EU und Republik Moldau sollen neue Partnerschaft vorbereiten

Montag, 26. Oktober 2009

Die Europäische Union soll Gespräche mit der Republik Moldau beginnen um eine besondere Partnerschaft zu starten, kündigte, der Schwedische Außenminister Carl Bildt an. Die neue Partnerschaft wird eine Gelegenheit sein um mehr Zusammenarbeit und Austausch zwischen der EU und der Republik Moldau zu fördern, erklärte Bildt bei einem Besuch in der Hauptstadt der Moldau, ChiÅŸinău.
Der Schwedische Außenminister sagte, dass diese Gespräche ein Zeichen dafür sind, dass die Moldau Fortschritte gemacht hat und dass die Reformen in Brüssel gut bewertet werden. Die neue Partnerschaft soll der Moldau helfen weitere Reformen durchzuführen.
Die Europäische Kommission hat bereits das Mandat für die Verhandlungen bekommen. Das neue Abkommen soll ein älteres aus dem Jahr 1998 ersetzen. Es wurde allerdings kein genaues Datum für den Beginn der Gespräche genannt, doch diese sollen laut Bildt, „bald“ beginnen.
Zurzeit ist die Moldau Teil der Östlichen Partnerschaft, die sechs Staaten aus Osteuropa beinhaltet.
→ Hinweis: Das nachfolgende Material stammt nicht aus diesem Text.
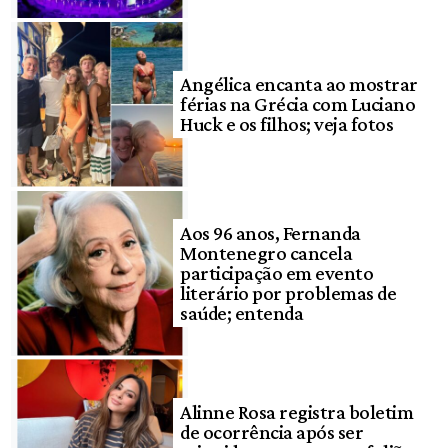
Angélica encanta ao mostrar
férias na Grécia com Luciano
Huck e os filhos; veja fotos
Aos 96 anos, Fernanda
Montenegro cancela
participação em evento
literário por problemas de
saúde; entenda
Alinne Rosa registra boletim
de ocorrência após ser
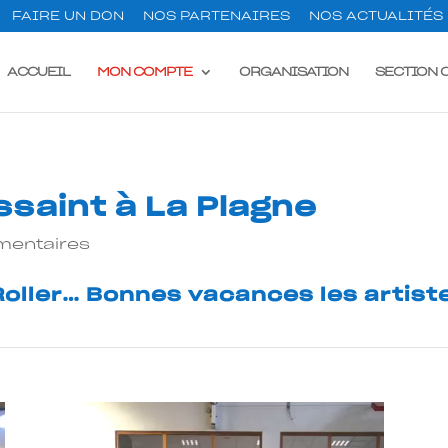
FAIRE UN DON
NOS PARTENAIRES
NOS ACTUALITÉS
ACCUEIL
MON COMPTE
ORGANISATION
SECTION 
ssaint à La Plagne
entaires
oller… Bonnes vacances les artiste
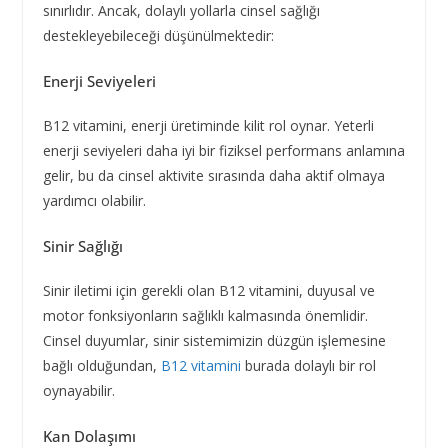
sınırlıdır. Ancak, dolaylı yollarla cinsel sağlığı
destekleyebileceği düşünülmektedir:
Enerji Seviyeleri
B12 vitamini, enerji üretiminde kilit rol oynar. Yeterli
enerji seviyeleri daha iyi bir fiziksel performans anlamına
gelir, bu da cinsel aktivite sırasında daha aktif olmaya
yardımcı olabilir.
Sinir Sağlığı
Sinir iletimi için gerekli olan B12 vitamini, duyusal ve
motor fonksiyonların sağlıklı kalmasında önemlidir.
Cinsel duyumlar, sinir sistemimizin düzgün işlemesine
bağlı olduğundan,
B12 vitamini
burada dolaylı bir rol
oynayabilir.
Kan Dolaşımı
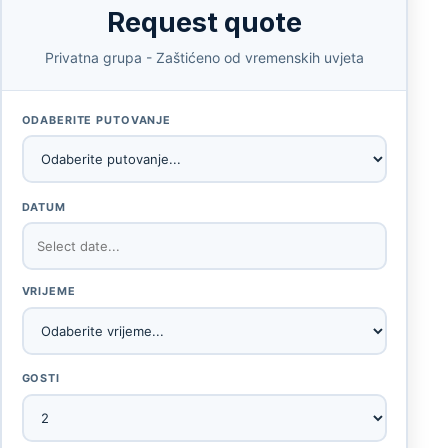
Request quote
Privatna grupa - Zaštićeno od vremenskih uvjeta
ODABERITE PUTOVANJE
DATUM
VRIJEME
GOSTI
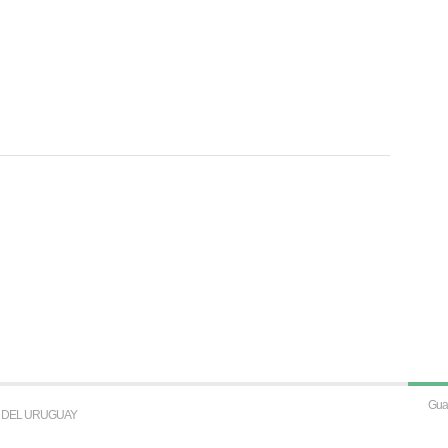
S DEL URUGUAY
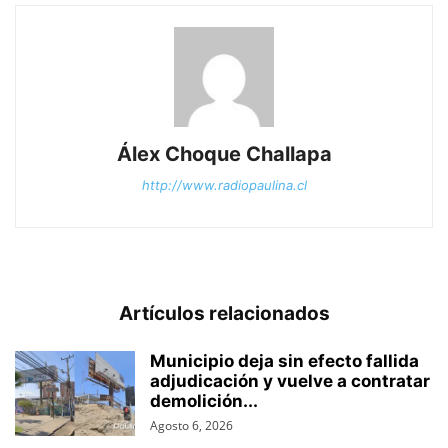
Álex Choque Challapa
http://www.radiopaulina.cl
Artículos relacionados
Municipio deja sin efecto fallida
adjudicación y vuelve a contratar
demolición...
Agosto 6, 2026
Diese Partnerschaft macht die Zusammenarbeit zwischen der EU und den Ländern möglich und könnte laut manchen Experten auch ein Schritt in Richtung Beitritt sein.
Die Republik Moldau ist eine ehemalige Sowjet-Republik, die Stalin nach dem Zweiten Weltkrieg von Rumänien anexiert hat. Der Staat hat kaum natürliche Ressourcen und ist das ärmste Land Europas. Die Mehrheitsbevölkerung der Republik ist rumänisch (ca. 70%). Seit der Wende 1991 haben viele Moldauer die rumänische Staatsbürgerschaft zurückerhalten und sind somit bereits EU-Bürger.